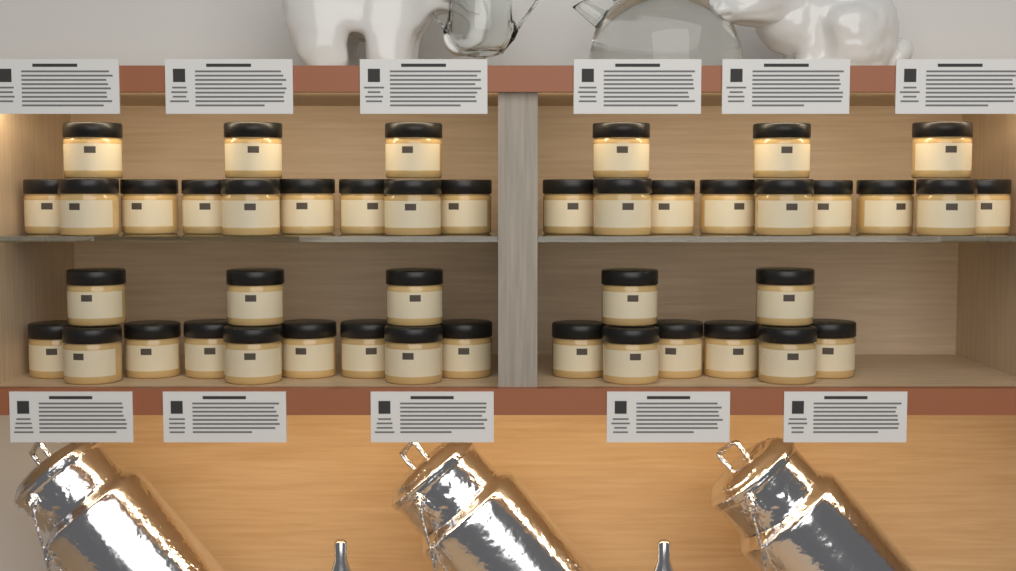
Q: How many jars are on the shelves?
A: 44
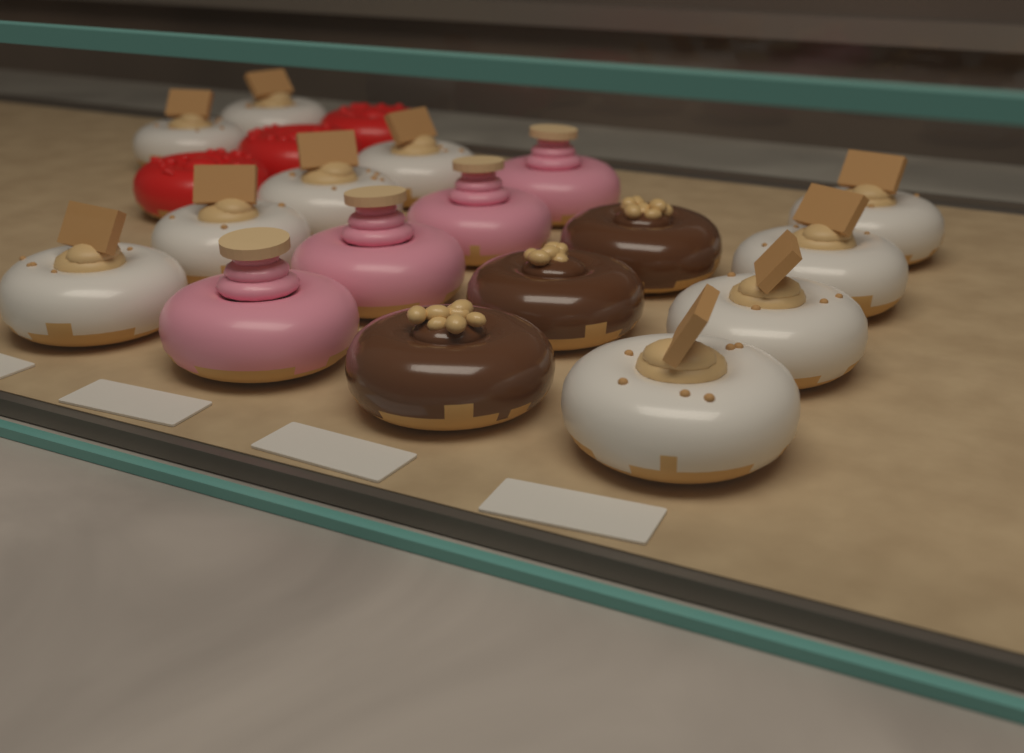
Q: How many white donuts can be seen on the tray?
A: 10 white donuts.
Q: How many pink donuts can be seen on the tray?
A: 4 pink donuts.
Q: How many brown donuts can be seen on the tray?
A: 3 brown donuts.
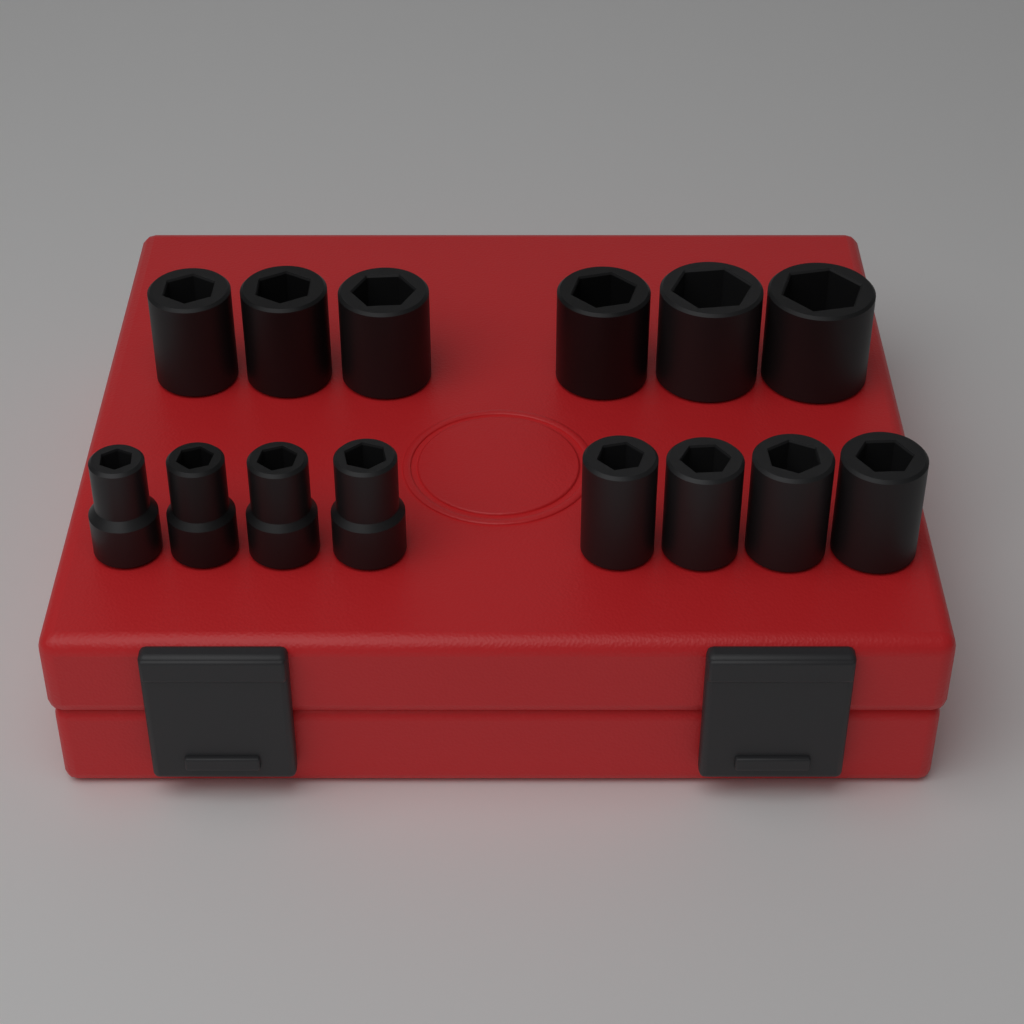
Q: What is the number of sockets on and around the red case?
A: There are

_What is expected_
Copy all the entries above line for line, without changing a word, and omit the pictures.

_Expected answer_
Q: How many jars are on the shelves?
A: 44
Q: How many white donuts can be seen on the tray?
A: 10 white donuts.
Q: How many pink donuts can be seen on the tray?
A: 4 pink donuts.
Q: How many brown donuts can be seen on the tray?
A: 3 brown donuts.
Q: What is the number of sockets on and around the red case?
A: There are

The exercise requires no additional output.